Die größten Schwächen von „American Primeval“ fehlen größtenteils in den ersten beiden Episoden, die durch ihre Western-Ausdehnung und ihr Engagement für eine Art treibenden, actiongeladenen Erzählstil beeindrucken, der im Fernsehen immer noch selten ist. Abgesehen von der übermäßigen Abhängigkeit von CGI-Blut und Blut bleiben die Actionsequenzen der Serie auch über die sechs Stunden hinweg durchweg packend und dynamisch. American Primeval gerät jedoch im dritten Teil ernsthaft ins Wanken, da der Wunsch der Serie, so brutal und strafend wie möglich zu sein, dazu führt, dass sie einen albtraumhaften Umweg mit Gilpins Sara einschlägt, der sich im Moment unnötig und ungerechtfertigt anfühlt, und das umso mehr, je länger American Primeval geht weiter.
Es ist eine Serie, bei der der Blut-, Schweiß- und Tränenaufwand, der in die Produktion geflossen ist, häufig auf dem Bildschirm zu sehen ist.

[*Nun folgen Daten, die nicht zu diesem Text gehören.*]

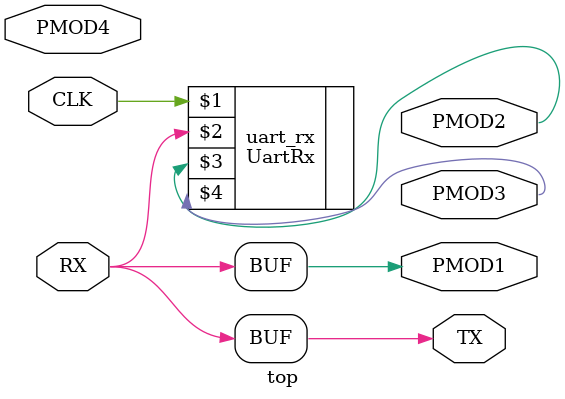
<source format=v>
`default_nettype none

module top(
	input CLK,
	input RX,
	output TX,
	output PMOD1, PMOD2, PMOD3,
	input PMOD4
	);

assign PMOD1 = RX;
assign TX = RX;

UartRx #(.p_CLOCK_RATE(25000000), .p_BIT_RATE(115200), .p_DATA_BITS(8), .p_STOP_BITS(1)) uart_rx(CLK, RX, PMOD2, PMOD3);

endmodule

</source>
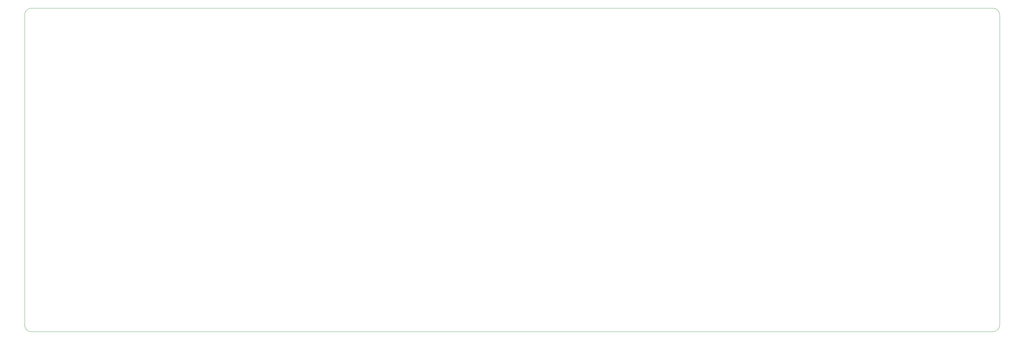
<source format=gbr>
G04 #@! TF.FileFunction,Profile,NP*
%FSLAX46Y46*%
G04 Gerber Fmt 4.6, Leading zero omitted, Abs format (unit mm)*
G04 Created by KiCad (PCBNEW 4.0.0-rc1-stable) date 30/12/2016 17:59:35*
%MOMM*%
G01*
G04 APERTURE LIST*
%ADD10C,0.150000*%
%ADD11C,0.099100*%
G04 APERTURE END LIST*
D10*
D11*
X64290000Y-64620000D02*
G75*
G03X62290000Y-66620000I0J-2000000D01*
G01*
X62290000Y-157220000D02*
G75*
G03X64290000Y-159220000I2000000J0D01*
G01*
X345290000Y-159220000D02*
G75*
G03X347290000Y-157220000I0J2000000D01*
G01*
X347290000Y-66620000D02*
G75*
G03X345290000Y-64620000I-2000000J0D01*
G01*
X62290000Y-157221200D02*
X62290000Y-66618800D01*
X345290000Y-159220000D02*
X64290000Y-159220000D01*
X347290000Y-66618800D02*
X347290000Y-157221200D01*
X64290000Y-64620000D02*
X345290000Y-64620000D01*
M02*

</source>
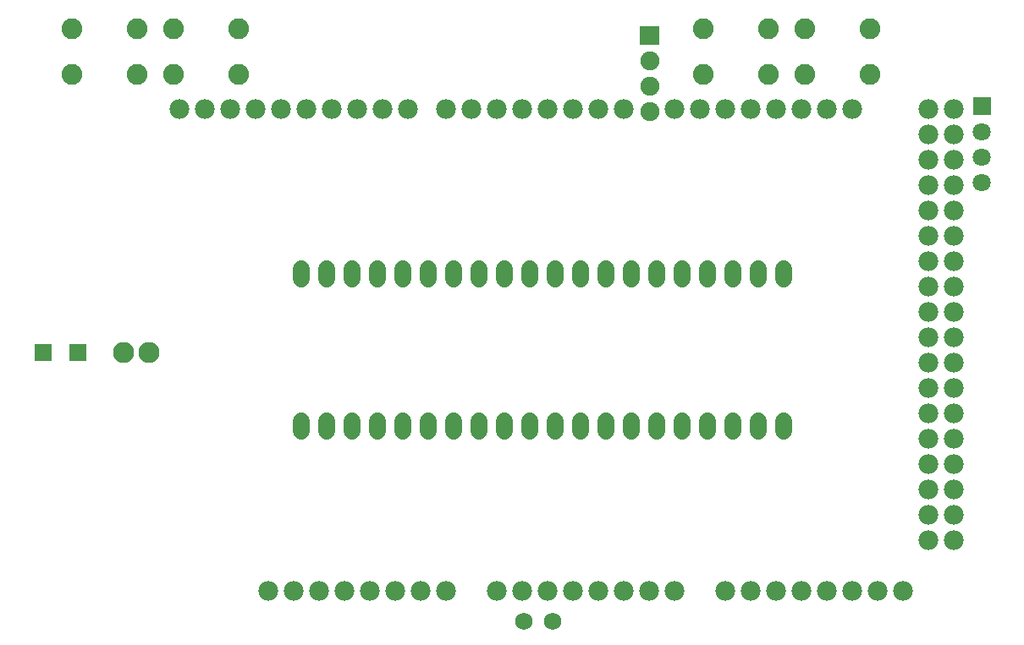
<source format=gbs>
G04 Layer: BottomSolderMaskLayer*
G04 EasyEDA v6.4.25, 2022-01-21T19:56:56+01:00*
G04 Gerber Generator version 0.2*
G04 Scale: 100 percent, Rotated: No, Reflected: No *
G04 Dimensions in inches *
G04 leading zeros omitted , absolute positions ,3 integer and 6 decimal *
%FSLAX36Y36*%
%MOIN*%

%ADD50C,0.0671*%
%ADD55C,0.0709*%
%ADD58C,0.0820*%
%ADD59C,0.0680*%
%ADD61C,0.0780*%
%ADD67C,0.0830*%
%ADD74C,0.0749*%

%LPD*%
D50*
X3130000Y-735315D02*
G01*
X3130000Y-774684D01*
X3030000Y-735315D02*
G01*
X3030000Y-774684D01*
X2930000Y-735315D02*
G01*
X2930000Y-774684D01*
X2830000Y-735315D02*
G01*
X2830000Y-774684D01*
X2730000Y-735315D02*
G01*
X2730000Y-774684D01*
X2630000Y-735315D02*
G01*
X2630000Y-774684D01*
X2530000Y-735315D02*
G01*
X2530000Y-774684D01*
X2430000Y-735315D02*
G01*
X2430000Y-774684D01*
X2330000Y-735315D02*
G01*
X2330000Y-774684D01*
X2230000Y-735315D02*
G01*
X2230000Y-774684D01*
X2130000Y-735315D02*
G01*
X2130000Y-774684D01*
X2030000Y-735315D02*
G01*
X2030000Y-774684D01*
X1930000Y-735315D02*
G01*
X1930000Y-774684D01*
X1830000Y-735315D02*
G01*
X1830000Y-774684D01*
X1730000Y-735315D02*
G01*
X1730000Y-774684D01*
X1630000Y-735315D02*
G01*
X1630000Y-774684D01*
X1530000Y-735315D02*
G01*
X1530000Y-774684D01*
X1430000Y-735315D02*
G01*
X1430000Y-774684D01*
X1330000Y-735315D02*
G01*
X1330000Y-774684D01*
X1230000Y-735315D02*
G01*
X1230000Y-774684D01*
X3130000Y-1335315D02*
G01*
X3130000Y-1374684D01*
X3030000Y-1335315D02*
G01*
X3030000Y-1374684D01*
X2930000Y-1335315D02*
G01*
X2930000Y-1374684D01*
X2830000Y-1335315D02*
G01*
X2830000Y-1374684D01*
X2730000Y-1335315D02*
G01*
X2730000Y-1374684D01*
X2630000Y-1335315D02*
G01*
X2630000Y-1374684D01*
X2530000Y-1335315D02*
G01*
X2530000Y-1374684D01*
X2430000Y-1335315D02*
G01*
X2430000Y-1374684D01*
X2330000Y-1335315D02*
G01*
X2330000Y-1374684D01*
X2230000Y-1335315D02*
G01*
X2230000Y-1374684D01*
X2130000Y-1335315D02*
G01*
X2130000Y-1374684D01*
X2030000Y-1335315D02*
G01*
X2030000Y-1374684D01*
X1930000Y-1335315D02*
G01*
X1930000Y-1374684D01*
X1830000Y-1335315D02*
G01*
X1830000Y-1374684D01*
X1730000Y-1335315D02*
G01*
X1730000Y-1374684D01*
X1630000Y-1335315D02*
G01*
X1630000Y-1374684D01*
X1530000Y-1335315D02*
G01*
X1530000Y-1374684D01*
X1430000Y-1335315D02*
G01*
X1430000Y-1374684D01*
X1330000Y-1335315D02*
G01*
X1330000Y-1374684D01*
X1230000Y-1335315D02*
G01*
X1230000Y-1374684D01*
G36*
X3874499Y-130500D02*
G01*
X3874499Y-59499D01*
X3945500Y-59499D01*
X3945500Y-130500D01*
G37*
D55*
G01*
X3910000Y-195000D03*
G01*
X3910000Y-295000D03*
G01*
X3910000Y-395000D03*
D58*
G01*
X726999Y209000D03*
G01*
X983000Y209000D03*
G01*
X726999Y30999D03*
G01*
X983000Y30999D03*
G01*
X326999Y209000D03*
G01*
X583000Y209000D03*
G01*
X326999Y30999D03*
G01*
X583000Y30999D03*
D59*
G01*
X2105000Y-2125000D03*
G01*
X2220000Y-2125000D03*
D61*
G01*
X750000Y-105000D03*
G01*
X850000Y-105000D03*
G01*
X950000Y-105000D03*
G01*
X1050000Y-105000D03*
G01*
X1150000Y-105000D03*
G01*
X1250000Y-105000D03*
G01*
X1350000Y-105000D03*
G01*
X1450000Y-105000D03*
G01*
X1550000Y-105000D03*
G01*
X1650000Y-105000D03*
G01*
X1800000Y-105000D03*
G01*
X1900000Y-105000D03*
G01*
X2000000Y-105000D03*
G01*
X2100000Y-105000D03*
G01*
X2200000Y-105000D03*
G01*
X2300000Y-105000D03*
G01*
X2400000Y-105000D03*
G01*
X2500000Y-105000D03*
G01*
X2700000Y-105000D03*
G01*
X2800000Y-105000D03*
G01*
X2900000Y-105000D03*
G01*
X3000000Y-105000D03*
G01*
X3100000Y-105000D03*
G01*
X3200000Y-105000D03*
G01*
X3300000Y-105000D03*
G01*
X3400000Y-105000D03*
G01*
X3800000Y-105000D03*
G01*
X3700000Y-105000D03*
G01*
X3800000Y-205000D03*
G01*
X3800000Y-305000D03*
G01*
X3700000Y-205000D03*
G01*
X3700000Y-305000D03*
G01*
X3700000Y-405000D03*
G01*
X3800000Y-405000D03*
G01*
X3800000Y-505000D03*
G01*
X3700000Y-505000D03*
G01*
X3700000Y-605000D03*
G01*
X3800000Y-605000D03*
G01*
X3700000Y-705000D03*
G01*
X3800000Y-705000D03*
G01*
X3700000Y-805000D03*
G01*
X3800000Y-805000D03*
G01*
X3700000Y-905000D03*
G01*
X3800000Y-905000D03*
G01*
X3700000Y-1005000D03*
G01*
X3800000Y-1005000D03*
G01*
X3700000Y-1105000D03*
G01*
X3800000Y-1105000D03*
G01*
X3800000Y-1205000D03*
G01*
X3700000Y-1205000D03*
G01*
X3700000Y-1305000D03*
G01*
X3800000Y-1305000D03*
G01*
X3800000Y-1405000D03*
G01*
X3700000Y-1405000D03*
G01*
X3700000Y-1505000D03*
G01*
X3800000Y-1505000D03*
G01*
X3800000Y-1605000D03*
G01*
X3700000Y-1605000D03*
G01*
X3700000Y-1705000D03*
G01*
X3800000Y-1705000D03*
G01*
X3800000Y-1805000D03*
G01*
X3700000Y-1805000D03*
G01*
X3600000Y-2005000D03*
G01*
X3500000Y-2005000D03*
G01*
X3400000Y-2005000D03*
G01*
X3300000Y-2005000D03*
G01*
X3200000Y-2005000D03*
G01*
X3100000Y-2005000D03*
G01*
X3000000Y-2005000D03*
G01*
X2900000Y-2005000D03*
G01*
X2700000Y-2005000D03*
G01*
X2600000Y-2005000D03*
G01*
X2500000Y-2005000D03*
G01*
X2400000Y-2005000D03*
G01*
X2300000Y-2005000D03*
G01*
X2200000Y-2005000D03*
G01*
X2100000Y-2005000D03*
G01*
X2000000Y-2005000D03*
G01*
X1800000Y-2005000D03*
G01*
X1700000Y-2005000D03*
G01*
X1600000Y-2005000D03*
G01*
X1500000Y-2005000D03*
G01*
X1400000Y-2005000D03*
G01*
X1300000Y-2005000D03*
G01*
X1200000Y-2005000D03*
G01*
X1100000Y-2005000D03*
G36*
X315399Y-1098499D02*
G01*
X315399Y-1031500D01*
X382399Y-1031500D01*
X382399Y-1098499D01*
G37*
G36*
X177600Y-1098499D02*
G01*
X177600Y-1031500D01*
X244600Y-1031500D01*
X244600Y-1098499D01*
G37*
D67*
G01*
X530000Y-1065000D03*
G01*
X630000Y-1065000D03*
G36*
X2563500Y146300D02*
G01*
X2563500Y221199D01*
X2638400Y221199D01*
X2638400Y146300D01*
G37*
D74*
G01*
X2600950Y83780D03*
G01*
X2600950Y-16219D03*
G01*
X2600950Y-116219D03*
D58*
G01*
X3211999Y209000D03*
G01*
X3468000Y209000D03*
G01*
X3211999Y30999D03*
G01*
X3468000Y30999D03*
G01*
X2811999Y209000D03*
G01*
X3068000Y209000D03*
G01*
X2811999Y30999D03*
G01*
X3068000Y30999D03*
M02*

</source>
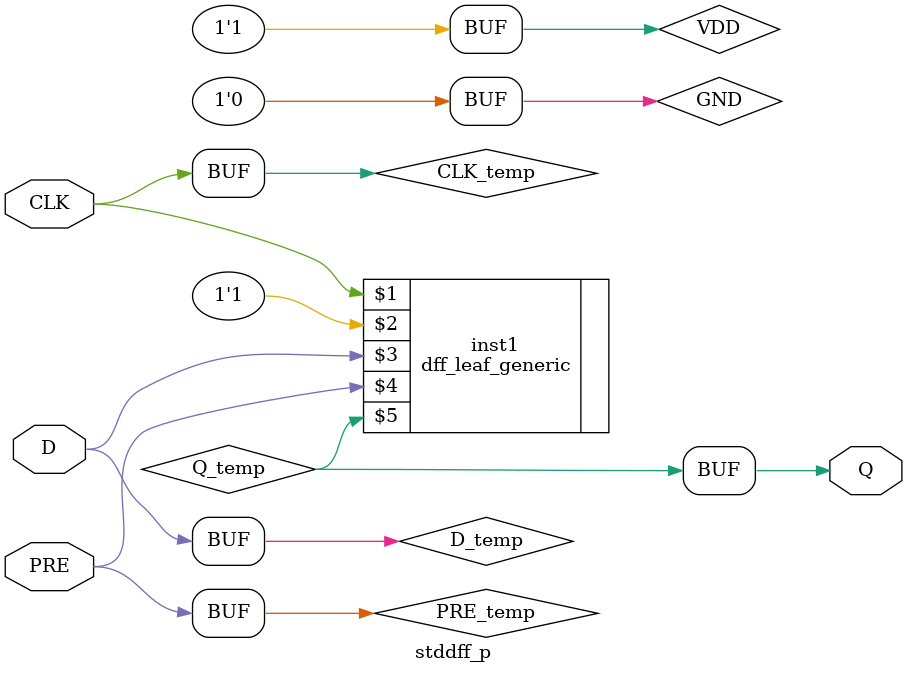
<source format=v>
module stddff_p(CLK,D,PRE,Q);
  parameter
        d_CLK_r = 0,
        d_CLK_f = 0,
        d_D_r = 0,
        d_D_f = 0,
        d_PRE_r = 0,
        d_PRE_f = 0,
        d_Q_r = 1,
        d_Q_f = 1;
  input  CLK;
  input  D;
  input  PRE;
  output  Q;
  wire  CLK_temp;
  wire  D_temp;
  wire  PRE_temp;
  wire  Q_temp;
  supply0  GND;
  supply1  VDD;
  assign #(d_CLK_r,d_CLK_f) CLK_temp = CLK|CLK;
  assign #(d_D_r,d_D_f) D_temp = D|D;
  assign #(d_PRE_r,d_PRE_f) PRE_temp = PRE|PRE;
  assign #(d_Q_r,d_Q_f) Q = Q_temp;
  dff_leaf_generic inst1 (CLK_temp,VDD,D_temp,PRE_temp,Q_temp);
  specify
    specparam
      t_hold_D = 0,
      t_setup_D = 0,
      t_width_PRE = 0;
    $hold(posedge CLK , D , t_hold_D);
    $setup(D , posedge CLK , t_setup_D);
    $width(negedge PRE , t_width_PRE);
  endspecify
endmodule

</source>
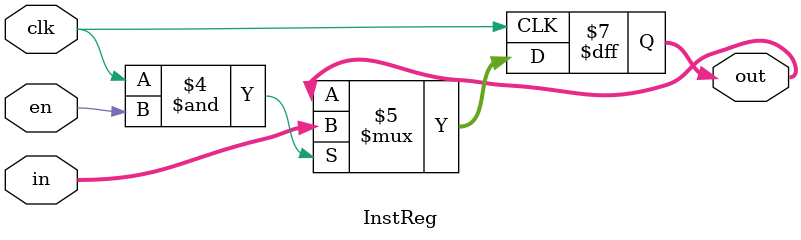
<source format=v>
module InstReg (clk, in, out, en);

	input clk, en;
	input [23:0] in;
	output reg [23:0] out;
	
	always @(posedge clk)
	if (clk == 1 & en == 1)
		out <= in;

endmodule 
</source>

Aber die offensichtliche Schwierigkeit seiner Produktion reicht nicht aus, um zu verhindern, dass American Primeval mit seinen Mängeln überwältigt wird, ebenso wenig wie die engagierten Leistungen einiger seiner Darsteller oder die technische Handwerkskunst seiner Regie. Es ist ein Western, der trotz seines zeitgenössischen Prestige-TV-Looks und Budgets in seinen Ideen, unzähligen Klischees und seiner Perspektive mindestens 20 oder 30 Jahre alt wirkt.
American Primeval wird jetzt auf Netflix gestreamt.